In a press release seen by The Post on April 29, Hogan said, “The biggest challenge will be getting down to the bottom. Its deepest areas are below sea level. In addition to being dark and quiet, the waters could be obscured by particles.

For their exploration, the team used unmanned submersibles fitted with lights and cameras, cameras suspended from long cables, and baited video cameras as eyes and ears. To assess the alien environment, equipment that measures depth and flow and maps the river bottom and currents has been deployed.

The team’s base camp is adjacent to one of the deepest pools in the Cambodian Mekong and a fish sanctuary designed to protect spawning fish. The area itself is dotted with islands occupied by small fishing camps, nomadic fishermen who move from island to island, from season to season.
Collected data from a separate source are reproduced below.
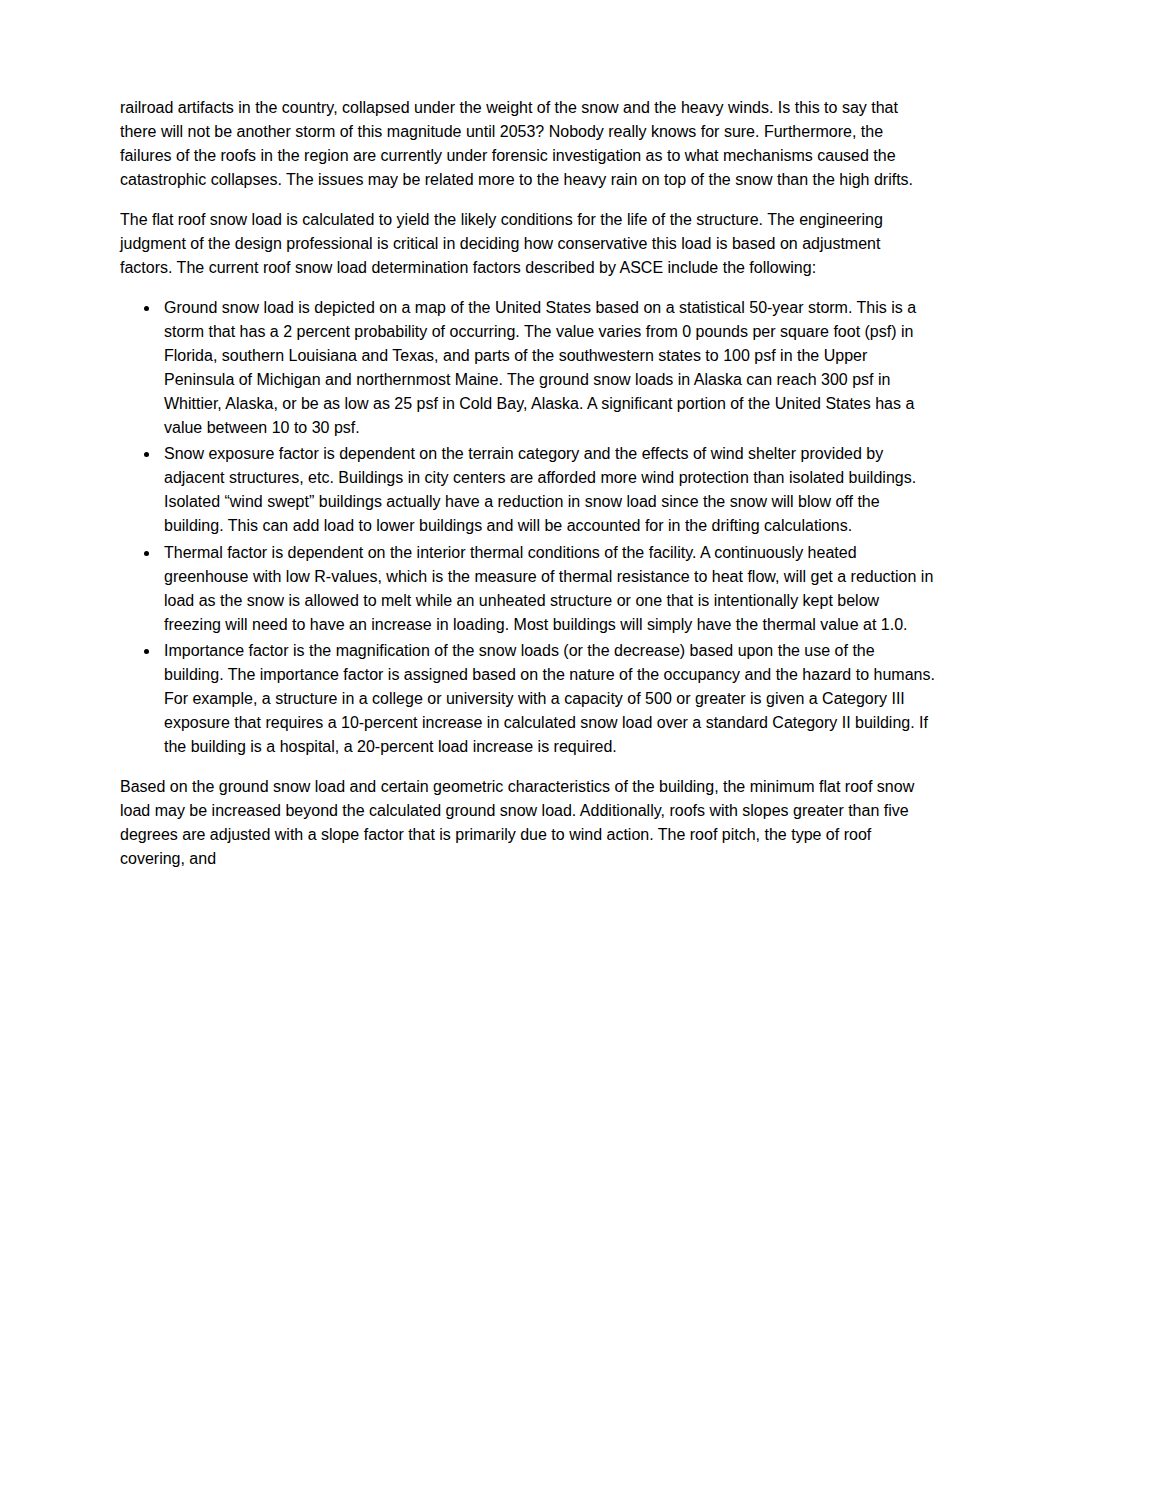railroad artifacts in the country, collapsed under the weight of the snow and the heavy winds. Is this to say that there will not be another storm of this magnitude until 2053? Nobody really knows for sure. Furthermore, the failures of the roofs in the region are currently under forensic investigation as to what mechanisms caused the catastrophic collapses. The issues may be related more to the heavy rain on top of the snow than the high drifts.
The flat roof snow load is calculated to yield the likely conditions for the life of the structure. The engineering judgment of the design professional is critical in deciding how conservative this load is based on adjustment factors. The current roof snow load determination factors described by ASCE include the following:
Ground snow load is depicted on a map of the United States based on a statistical 50-year storm. This is a storm that has a 2 percent probability of occurring. The value varies from 0 pounds per square foot (psf) in Florida, southern Louisiana and Texas, and parts of the southwestern states to 100 psf in the Upper Peninsula of Michigan and northernmost Maine. The ground snow loads in Alaska can reach 300 psf in Whittier, Alaska, or be as low as 25 psf in Cold Bay, Alaska. A significant portion of the United States has a value between 10 to 30 psf.
Snow exposure factor is dependent on the terrain category and the effects of wind shelter provided by adjacent structures, etc. Buildings in city centers are afforded more wind protection than isolated buildings. Isolated “wind swept” buildings actually have a reduction in snow load since the snow will blow off the building. This can add load to lower buildings and will be accounted for in the drifting calculations.
Thermal factor is dependent on the interior thermal conditions of the facility. A continuously heated greenhouse with low R-values, which is the measure of thermal resistance to heat flow, will get a reduction in load as the snow is allowed to melt while an unheated structure or one that is intentionally kept below freezing will need to have an increase in loading. Most buildings will simply have the thermal value at 1.0.
Importance factor is the magnification of the snow loads (or the decrease) based upon the use of the building. The importance factor is assigned based on the nature of the occupancy and the hazard to humans. For example, a structure in a college or university with a capacity of 500 or greater is given a Category III exposure that requires a 10-percent increase in calculated snow load over a standard Category II building. If the building is a hospital, a 20-percent load increase is required.
Based on the ground snow load and certain geometric characteristics of the building, the minimum flat roof snow load may be increased beyond the calculated ground snow load. Additionally, roofs with slopes greater than five degrees are adjusted with a slope factor that is primarily due to wind action. The roof pitch, the type of roof covering, and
Upstream, across the border in Laos, are Khone Falls, the only waterfall in the main Mekong channel.

Hogan said these deep pools could even be used as introduction sites for endangered fish, similar to what the Wonders of the Mekong team did last month in Tonle Sap Lake.

Chea Seila, Wonders of the Mekong Program Manager, said in the press release: “This is one of many Wonders of the Mekong projects that aims to protect a healthy and connected river, as well as people, fisheries , wildlife and the quality of the water that the river supports.

Chhut Chheana, communications coordinator for USAID Wonders of the Mekong, told the Post on May 1, “Exploration was conducted in the Mekong Ramsar Zone, which stretches from the provincial town of Stung Treng to the border of Laos.